Un naufragio griego que data entre el siglo VI y V a.C. fue descubierto casi en su totalidad frente a la costa de Santa Maria del Focallo, en el área de Ispica del sur de Sicilia, a una profundidad de apenas seis metros. El descubrimiento ocurrió durante la sexta misión arqueológica submarina del Departamento de Humanidades y Patrimonio Cultural de la Universidad de Udine, en colaboración con la Superintendencia de Patrimonio Cultural Marino de la Región de Sicilia, como parte del Proyecto Kaukana, según Proto Thema.

Según Proto Thema, la excavación recuperó el mástil de la embarcación, junto con partes raras del barco, incluidas cerámicas de figuras negras, un pequeño tarro de ungüento inscrito con la palabra griega "Nau" (que significa "barco"), y una sección de la cuerda de la embarcación en buen estado. Se identificaron partes clave de la construcción del barco, como el paramezzale, que es la parte central del casco.

Durante cinco semanas, desde mayo hasta junio, los investigadores registraron los hallazgos con mediciones en el lugar y fotogrametría, permitiendo la documentación de los restos a través de encuestas directas e imágenes fotogramétricas. Los investigadores crearon un modelo tridimensional que permitirá la documentación del naufragio con mayor precisión, sirviendo como una herramienta valiosa para el estudio de la construcción naval en la antigua Grecia.

"La extensión de la trinchera permitió la identificación del paramezzale y una de las ruedas, que es el elemento curvo de conexión," explicó Massimo Capulli, profesor en la Universidad de Udine y coordinador del proyecto. "Procediendo con cautela, pudimos documentar partes nuevas e importantes del barco, incluyendo su mástil, que raramente se conserva," añadió, según Proto Thema.
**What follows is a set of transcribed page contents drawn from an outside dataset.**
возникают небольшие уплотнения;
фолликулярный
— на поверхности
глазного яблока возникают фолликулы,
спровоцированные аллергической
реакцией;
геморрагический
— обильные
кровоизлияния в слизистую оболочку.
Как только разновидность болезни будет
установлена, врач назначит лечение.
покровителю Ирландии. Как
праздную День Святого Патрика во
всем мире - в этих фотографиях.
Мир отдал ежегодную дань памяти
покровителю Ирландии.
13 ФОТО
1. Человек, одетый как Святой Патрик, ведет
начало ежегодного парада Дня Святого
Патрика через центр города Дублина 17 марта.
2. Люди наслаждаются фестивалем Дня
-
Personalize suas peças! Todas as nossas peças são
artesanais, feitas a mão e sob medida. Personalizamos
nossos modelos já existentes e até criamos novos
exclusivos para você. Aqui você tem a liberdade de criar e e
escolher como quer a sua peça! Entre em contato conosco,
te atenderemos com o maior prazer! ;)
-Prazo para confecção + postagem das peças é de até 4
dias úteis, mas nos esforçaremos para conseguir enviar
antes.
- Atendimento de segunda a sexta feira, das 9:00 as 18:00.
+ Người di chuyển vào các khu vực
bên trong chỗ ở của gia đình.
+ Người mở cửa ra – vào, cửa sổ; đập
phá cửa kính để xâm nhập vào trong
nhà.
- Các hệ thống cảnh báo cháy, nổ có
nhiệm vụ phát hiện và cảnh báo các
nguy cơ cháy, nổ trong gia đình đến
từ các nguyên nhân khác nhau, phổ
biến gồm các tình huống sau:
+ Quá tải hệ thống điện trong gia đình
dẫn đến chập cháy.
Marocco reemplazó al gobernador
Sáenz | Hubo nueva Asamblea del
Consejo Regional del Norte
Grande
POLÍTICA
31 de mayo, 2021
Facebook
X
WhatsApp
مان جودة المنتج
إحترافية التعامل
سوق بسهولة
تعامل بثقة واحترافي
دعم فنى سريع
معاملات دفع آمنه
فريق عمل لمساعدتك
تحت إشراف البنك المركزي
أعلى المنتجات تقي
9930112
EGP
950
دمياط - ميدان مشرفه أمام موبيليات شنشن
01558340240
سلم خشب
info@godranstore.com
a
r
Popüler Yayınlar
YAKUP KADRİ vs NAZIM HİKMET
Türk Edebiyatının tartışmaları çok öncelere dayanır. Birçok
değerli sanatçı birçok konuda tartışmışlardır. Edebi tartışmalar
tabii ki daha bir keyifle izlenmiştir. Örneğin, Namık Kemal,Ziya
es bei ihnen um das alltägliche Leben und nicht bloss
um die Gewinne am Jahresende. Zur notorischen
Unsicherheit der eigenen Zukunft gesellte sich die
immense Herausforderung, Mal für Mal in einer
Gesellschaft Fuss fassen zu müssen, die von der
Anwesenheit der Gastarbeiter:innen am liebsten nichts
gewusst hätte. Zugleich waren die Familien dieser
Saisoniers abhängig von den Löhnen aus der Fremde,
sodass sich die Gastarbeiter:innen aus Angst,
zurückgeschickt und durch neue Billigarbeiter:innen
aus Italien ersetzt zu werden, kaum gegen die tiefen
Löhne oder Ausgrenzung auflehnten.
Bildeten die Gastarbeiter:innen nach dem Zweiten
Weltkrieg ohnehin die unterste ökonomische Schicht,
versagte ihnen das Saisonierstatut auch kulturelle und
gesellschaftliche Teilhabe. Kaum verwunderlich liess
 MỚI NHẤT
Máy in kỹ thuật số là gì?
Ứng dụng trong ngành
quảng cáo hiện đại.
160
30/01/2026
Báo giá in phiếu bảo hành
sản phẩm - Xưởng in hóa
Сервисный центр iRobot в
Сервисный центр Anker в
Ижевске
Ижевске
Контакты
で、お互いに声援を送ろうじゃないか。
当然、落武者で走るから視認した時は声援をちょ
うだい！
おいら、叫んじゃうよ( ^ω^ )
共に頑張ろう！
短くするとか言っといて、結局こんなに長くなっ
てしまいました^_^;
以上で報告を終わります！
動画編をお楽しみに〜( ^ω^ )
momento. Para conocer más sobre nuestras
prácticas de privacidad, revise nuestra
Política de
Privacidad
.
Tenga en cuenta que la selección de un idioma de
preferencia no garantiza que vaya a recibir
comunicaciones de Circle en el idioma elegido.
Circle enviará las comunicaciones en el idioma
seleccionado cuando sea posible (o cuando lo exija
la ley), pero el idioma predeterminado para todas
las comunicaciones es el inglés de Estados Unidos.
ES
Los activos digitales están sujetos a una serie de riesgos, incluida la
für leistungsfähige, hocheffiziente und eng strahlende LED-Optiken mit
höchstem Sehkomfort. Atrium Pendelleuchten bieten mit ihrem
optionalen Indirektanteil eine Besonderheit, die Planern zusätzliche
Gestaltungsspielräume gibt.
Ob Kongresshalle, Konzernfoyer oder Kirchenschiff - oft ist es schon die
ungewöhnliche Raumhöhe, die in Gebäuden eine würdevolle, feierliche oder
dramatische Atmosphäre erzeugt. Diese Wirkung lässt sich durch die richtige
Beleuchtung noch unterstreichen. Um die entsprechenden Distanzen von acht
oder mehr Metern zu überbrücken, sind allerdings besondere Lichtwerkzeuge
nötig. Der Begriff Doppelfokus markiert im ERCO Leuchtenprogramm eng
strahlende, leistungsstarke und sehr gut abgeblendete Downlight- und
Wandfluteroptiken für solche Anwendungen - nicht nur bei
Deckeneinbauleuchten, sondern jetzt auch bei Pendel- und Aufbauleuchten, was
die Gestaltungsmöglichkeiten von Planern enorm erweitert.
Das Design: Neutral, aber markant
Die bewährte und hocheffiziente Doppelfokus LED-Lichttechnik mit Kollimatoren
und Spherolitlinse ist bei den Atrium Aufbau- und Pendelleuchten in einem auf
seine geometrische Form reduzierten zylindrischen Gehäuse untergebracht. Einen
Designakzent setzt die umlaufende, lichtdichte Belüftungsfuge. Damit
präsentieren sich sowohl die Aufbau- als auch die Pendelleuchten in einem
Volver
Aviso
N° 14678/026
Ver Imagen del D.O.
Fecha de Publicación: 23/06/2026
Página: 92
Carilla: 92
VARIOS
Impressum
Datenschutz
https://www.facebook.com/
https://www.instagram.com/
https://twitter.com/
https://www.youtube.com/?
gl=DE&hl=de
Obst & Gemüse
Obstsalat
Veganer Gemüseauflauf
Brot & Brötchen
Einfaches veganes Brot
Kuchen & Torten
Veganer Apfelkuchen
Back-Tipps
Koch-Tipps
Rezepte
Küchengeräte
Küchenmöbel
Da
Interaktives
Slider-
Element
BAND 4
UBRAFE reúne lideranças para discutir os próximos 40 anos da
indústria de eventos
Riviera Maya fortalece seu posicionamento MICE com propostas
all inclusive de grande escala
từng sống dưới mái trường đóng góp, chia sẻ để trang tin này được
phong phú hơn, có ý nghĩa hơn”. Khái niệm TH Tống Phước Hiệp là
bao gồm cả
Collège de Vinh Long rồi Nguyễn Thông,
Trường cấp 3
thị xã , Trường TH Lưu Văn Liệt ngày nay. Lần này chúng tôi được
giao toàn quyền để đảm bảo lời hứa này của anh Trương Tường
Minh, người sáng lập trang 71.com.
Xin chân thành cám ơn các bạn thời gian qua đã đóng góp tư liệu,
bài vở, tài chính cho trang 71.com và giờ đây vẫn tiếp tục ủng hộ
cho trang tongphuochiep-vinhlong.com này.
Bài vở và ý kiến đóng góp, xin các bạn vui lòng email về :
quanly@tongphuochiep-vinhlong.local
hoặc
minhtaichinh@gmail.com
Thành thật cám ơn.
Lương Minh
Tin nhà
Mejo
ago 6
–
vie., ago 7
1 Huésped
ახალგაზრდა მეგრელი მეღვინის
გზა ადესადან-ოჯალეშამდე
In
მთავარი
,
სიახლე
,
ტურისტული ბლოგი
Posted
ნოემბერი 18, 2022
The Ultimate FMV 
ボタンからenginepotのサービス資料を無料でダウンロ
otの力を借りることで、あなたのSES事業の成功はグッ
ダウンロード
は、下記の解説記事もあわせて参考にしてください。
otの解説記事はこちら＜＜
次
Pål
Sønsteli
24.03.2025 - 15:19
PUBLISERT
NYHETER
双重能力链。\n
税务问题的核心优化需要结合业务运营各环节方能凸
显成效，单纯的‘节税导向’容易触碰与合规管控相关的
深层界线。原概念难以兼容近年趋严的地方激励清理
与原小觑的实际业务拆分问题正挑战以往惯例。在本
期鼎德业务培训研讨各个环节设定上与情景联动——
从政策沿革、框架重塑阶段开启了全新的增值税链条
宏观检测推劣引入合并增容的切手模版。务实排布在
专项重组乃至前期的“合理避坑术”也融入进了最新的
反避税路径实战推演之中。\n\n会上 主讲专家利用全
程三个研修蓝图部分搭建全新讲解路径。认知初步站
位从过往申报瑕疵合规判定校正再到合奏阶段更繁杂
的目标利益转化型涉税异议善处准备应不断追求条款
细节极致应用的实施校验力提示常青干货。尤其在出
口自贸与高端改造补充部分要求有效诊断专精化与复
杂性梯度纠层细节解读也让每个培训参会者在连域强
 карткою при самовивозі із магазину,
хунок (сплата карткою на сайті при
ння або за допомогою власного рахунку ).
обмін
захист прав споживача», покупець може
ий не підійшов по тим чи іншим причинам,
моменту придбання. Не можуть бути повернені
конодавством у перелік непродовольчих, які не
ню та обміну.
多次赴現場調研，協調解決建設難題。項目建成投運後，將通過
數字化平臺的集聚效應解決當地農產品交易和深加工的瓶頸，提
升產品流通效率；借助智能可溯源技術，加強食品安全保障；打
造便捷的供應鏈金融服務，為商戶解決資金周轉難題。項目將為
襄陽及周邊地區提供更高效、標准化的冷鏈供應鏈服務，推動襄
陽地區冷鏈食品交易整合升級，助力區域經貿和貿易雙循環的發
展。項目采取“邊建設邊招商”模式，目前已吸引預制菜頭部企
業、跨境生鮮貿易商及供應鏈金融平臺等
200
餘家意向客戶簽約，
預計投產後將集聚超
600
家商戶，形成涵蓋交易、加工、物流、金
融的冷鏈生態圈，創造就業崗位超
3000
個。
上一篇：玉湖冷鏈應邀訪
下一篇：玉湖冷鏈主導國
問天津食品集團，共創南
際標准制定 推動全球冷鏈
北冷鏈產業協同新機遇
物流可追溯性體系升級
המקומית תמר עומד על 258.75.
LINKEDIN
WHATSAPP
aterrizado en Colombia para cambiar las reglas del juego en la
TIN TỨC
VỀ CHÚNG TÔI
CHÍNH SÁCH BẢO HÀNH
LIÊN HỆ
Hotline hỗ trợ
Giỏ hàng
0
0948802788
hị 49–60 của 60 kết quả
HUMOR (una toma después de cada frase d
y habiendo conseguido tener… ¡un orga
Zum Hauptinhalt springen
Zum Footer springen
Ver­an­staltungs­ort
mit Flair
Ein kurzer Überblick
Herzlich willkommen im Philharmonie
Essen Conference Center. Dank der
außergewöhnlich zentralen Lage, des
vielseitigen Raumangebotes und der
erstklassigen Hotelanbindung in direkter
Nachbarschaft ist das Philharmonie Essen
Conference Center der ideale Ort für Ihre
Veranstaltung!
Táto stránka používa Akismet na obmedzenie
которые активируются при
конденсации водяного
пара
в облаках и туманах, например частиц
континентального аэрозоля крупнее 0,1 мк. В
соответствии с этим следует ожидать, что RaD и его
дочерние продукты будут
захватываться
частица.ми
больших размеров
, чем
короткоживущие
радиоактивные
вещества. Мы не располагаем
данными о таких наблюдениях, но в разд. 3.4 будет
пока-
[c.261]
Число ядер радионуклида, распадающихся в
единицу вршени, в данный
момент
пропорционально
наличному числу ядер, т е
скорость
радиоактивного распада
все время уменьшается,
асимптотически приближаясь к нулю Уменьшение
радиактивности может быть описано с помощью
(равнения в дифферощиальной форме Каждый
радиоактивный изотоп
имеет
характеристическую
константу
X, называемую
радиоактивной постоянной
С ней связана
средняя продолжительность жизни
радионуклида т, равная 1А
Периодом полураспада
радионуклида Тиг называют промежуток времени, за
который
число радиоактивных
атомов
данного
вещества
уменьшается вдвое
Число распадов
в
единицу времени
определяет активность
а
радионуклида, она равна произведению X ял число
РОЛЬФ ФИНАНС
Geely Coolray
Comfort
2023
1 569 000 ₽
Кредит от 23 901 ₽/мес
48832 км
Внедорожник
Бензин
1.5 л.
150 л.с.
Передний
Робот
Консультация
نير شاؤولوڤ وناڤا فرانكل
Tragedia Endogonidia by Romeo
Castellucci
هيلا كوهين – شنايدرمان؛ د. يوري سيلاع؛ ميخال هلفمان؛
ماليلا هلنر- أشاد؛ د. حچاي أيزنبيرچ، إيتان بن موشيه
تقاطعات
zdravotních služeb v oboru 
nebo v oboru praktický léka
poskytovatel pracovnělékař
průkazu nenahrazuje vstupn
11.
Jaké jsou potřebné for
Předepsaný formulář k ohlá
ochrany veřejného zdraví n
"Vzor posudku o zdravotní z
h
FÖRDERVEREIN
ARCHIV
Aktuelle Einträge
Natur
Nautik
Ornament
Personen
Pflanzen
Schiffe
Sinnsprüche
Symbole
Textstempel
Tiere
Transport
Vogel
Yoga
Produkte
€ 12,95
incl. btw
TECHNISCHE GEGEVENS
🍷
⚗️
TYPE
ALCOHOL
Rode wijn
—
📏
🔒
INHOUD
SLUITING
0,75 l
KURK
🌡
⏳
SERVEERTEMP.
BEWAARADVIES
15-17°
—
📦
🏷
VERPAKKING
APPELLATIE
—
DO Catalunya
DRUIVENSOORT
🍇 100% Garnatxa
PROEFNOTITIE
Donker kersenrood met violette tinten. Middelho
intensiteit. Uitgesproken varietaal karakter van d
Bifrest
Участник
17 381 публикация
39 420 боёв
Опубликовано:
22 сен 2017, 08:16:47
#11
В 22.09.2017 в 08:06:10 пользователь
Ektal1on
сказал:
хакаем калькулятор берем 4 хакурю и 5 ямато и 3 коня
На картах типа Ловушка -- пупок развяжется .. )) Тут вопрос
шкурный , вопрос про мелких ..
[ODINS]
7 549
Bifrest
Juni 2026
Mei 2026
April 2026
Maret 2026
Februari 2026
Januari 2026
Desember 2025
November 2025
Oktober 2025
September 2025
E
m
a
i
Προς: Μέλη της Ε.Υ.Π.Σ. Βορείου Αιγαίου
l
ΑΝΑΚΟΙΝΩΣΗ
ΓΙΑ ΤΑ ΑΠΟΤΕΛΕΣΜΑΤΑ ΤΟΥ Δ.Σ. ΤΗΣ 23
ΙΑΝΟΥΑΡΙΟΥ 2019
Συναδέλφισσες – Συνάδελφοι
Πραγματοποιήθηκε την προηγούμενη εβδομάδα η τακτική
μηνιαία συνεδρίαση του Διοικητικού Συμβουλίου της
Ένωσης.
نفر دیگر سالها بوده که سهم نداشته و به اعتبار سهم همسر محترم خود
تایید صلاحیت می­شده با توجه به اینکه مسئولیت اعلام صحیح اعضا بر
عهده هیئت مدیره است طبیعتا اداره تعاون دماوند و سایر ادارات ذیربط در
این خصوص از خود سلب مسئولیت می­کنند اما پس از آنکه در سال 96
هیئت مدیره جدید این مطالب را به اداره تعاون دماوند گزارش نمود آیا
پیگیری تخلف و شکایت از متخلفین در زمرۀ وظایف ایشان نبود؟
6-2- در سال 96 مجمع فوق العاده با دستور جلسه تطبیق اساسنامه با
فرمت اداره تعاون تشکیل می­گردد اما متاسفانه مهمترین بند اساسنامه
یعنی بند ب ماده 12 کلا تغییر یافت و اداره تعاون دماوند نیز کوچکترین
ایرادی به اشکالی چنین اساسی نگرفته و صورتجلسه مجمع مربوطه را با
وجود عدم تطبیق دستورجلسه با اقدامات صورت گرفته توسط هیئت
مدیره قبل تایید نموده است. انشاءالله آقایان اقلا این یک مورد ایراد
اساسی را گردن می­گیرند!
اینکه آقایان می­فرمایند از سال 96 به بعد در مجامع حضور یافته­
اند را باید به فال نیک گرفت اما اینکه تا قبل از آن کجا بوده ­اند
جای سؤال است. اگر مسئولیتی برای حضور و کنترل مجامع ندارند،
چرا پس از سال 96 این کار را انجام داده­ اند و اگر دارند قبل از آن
Clasificado como un naufragio de concha, el barco estaba parcialmente enterrado bajo arena y rocas. Los arqueólogos subacuáticos trabajaron para elevar gradualmente el naufragio del antiguo barco griego encontrado a una profundidad de seis metros. En la última misión, utilizando un dispositivo de hidrosucción, los arqueólogos lograron elevar el naufragio dos metros más.

Los arqueólogos ampliaron la trinchera de excavación hasta que el depósito sedimentario se agotó por completo. Los arqueólogos submarinos ya recolectaron los objetos que estaban dispersos alrededor del casco de aproximadamente 2,500 años de antigüedad. Hallazgos adicionales incluyen cerámica de figuras negras, enriqueciendo el conocimiento sobre las rutas comerciales y marítimas del período arcaico.

El Proyecto Kaukana fue iniciado por el difunto Sebastiano Tusa, un arqueólogo y asesor cultural en Sicilia, y su colaborador Capulli. El objetivo del Proyecto Kaukana es reconstruir la evolución del paisaje costero y sumergido en la provincia de Ragusa. La investigación forma parte de un programa científico que comenzó en 2017.

Al mismo tiempo, se llevó a cabo una investigación en puntos de interés cercanos indicados por pescadores locales. El buzo Antonino Giunta, quien ha participado en el descubrimiento de naufragios anteriormente, ayudó a identificar estos sitios.

La película documental Naufragio de Sicilia, co-producida por Martin Scorsese y Sunk Costs Productions, se filmó durante la fase de excavación del naufragio griego. El documental también incluirá otros naufragios explorados por la Superintendencia del Mar, como el Naufragio Marausa II, las Columnas de Taormina, el Naufragio Gela II y los hallazgos submarinos de Ustica.